## [TEXTE FOURNI]

19.08.20 dans Nouvelles, La Une CED, Ecriture

Les LeLe ou Bashilele du Kasaï en RDC et le Pangolin (par Joseph-Hubert Makutu)

Un clin d’œil anthropologique qui nous invite à revisiter le passé d’une société initiatique traditionnelle : Les Lele du Kasaï en RDC (ex-Zaïre) # s’inspirer du passé et tendre vers l’avenir !

 

1. Les Lele du Kasaï en RDC

Chez les Lele du Kasaï, une société bantoue de l’actuelle République Démocratique du Congo (ex-Zaïre), les relations rituelles des hommes avec les esprits de la nature se font par l’intermédiaire des animaux sauvages. Puisque les esprits, chez les Lele, habitent les profondeurs des forêts. Ces esprits contrôlent la fertilité des femmes et la prospérité de la chasse, laquelle reste exclusivement masculine. Les esprits sont ainsi capables de retenir le gibier et faire dévier la flèche du chasseur. On trouve, ici, posé le statut des animaux sauvages en termes symboliques puisqu’ils sont associés étroitement à des esprits. Cette vision permet de comprendre aussi bien les interdits rituels de ce peuple que ses rites positifs dont la fonction principale et évidente est de maintenir de bonnes relations dans le Village, espace où vivent les humains, et la Forêt, domaine réservé aux esprits.

## [DONNÉES FOURNIES]
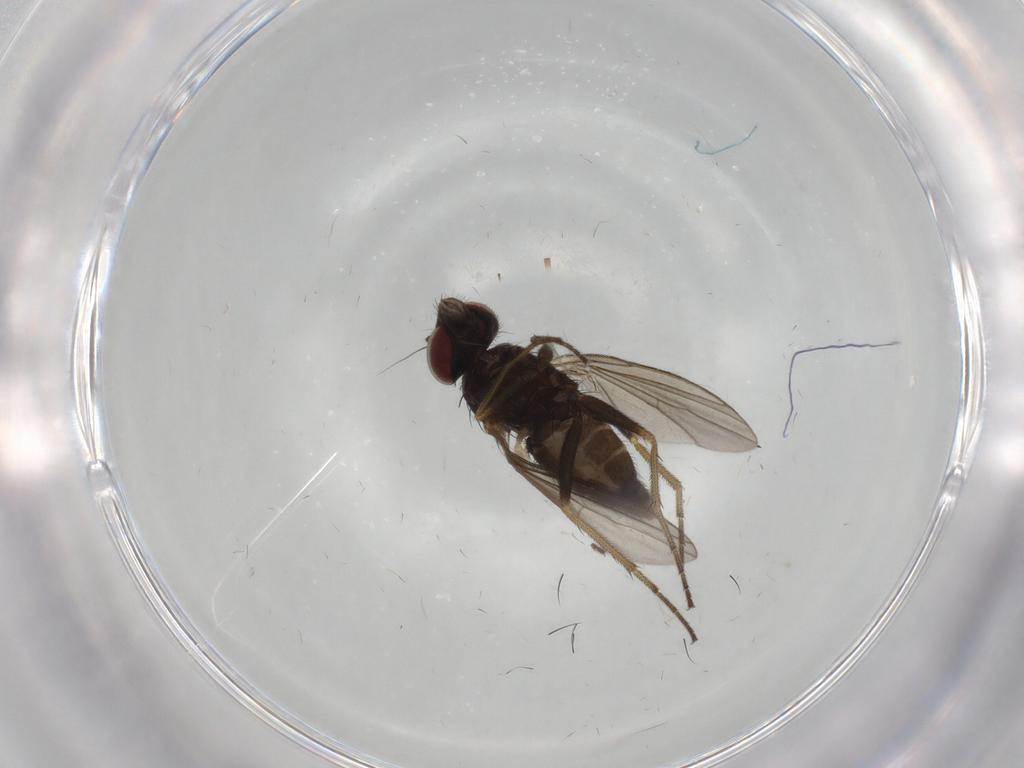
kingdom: Animalia
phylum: Arthropoda
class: Insecta
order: Diptera
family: Dolichopodidae
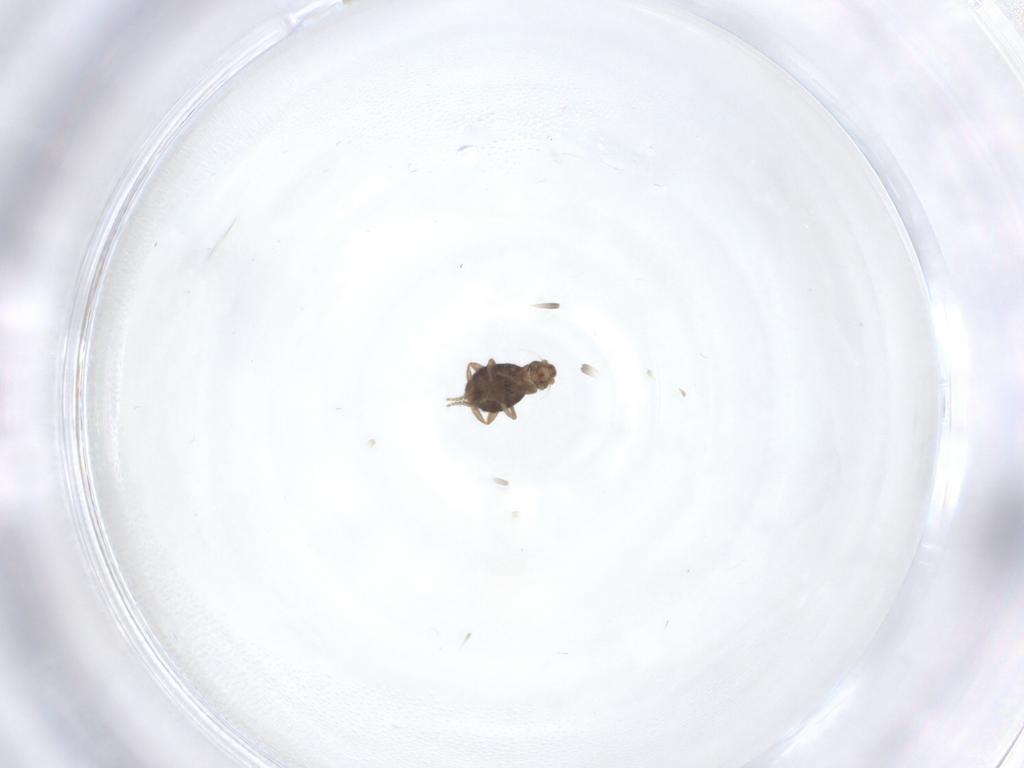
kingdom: Animalia
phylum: Arthropoda
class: Insecta
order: Diptera
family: Phoridae
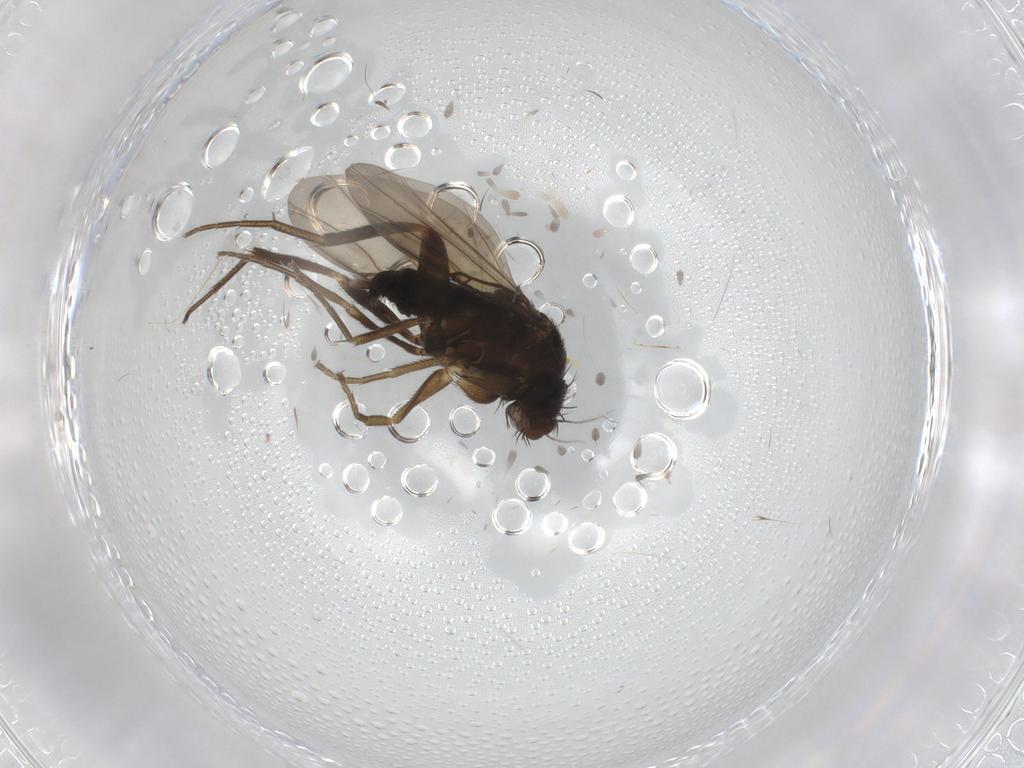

## [VOTRE OBJECTIF]
Selon le texte sur les Lele du Kasaï, où habitent les esprits ?

## [RÉPONSE COMPLÈTE]
Les esprits habitent les profondeurs des forêts.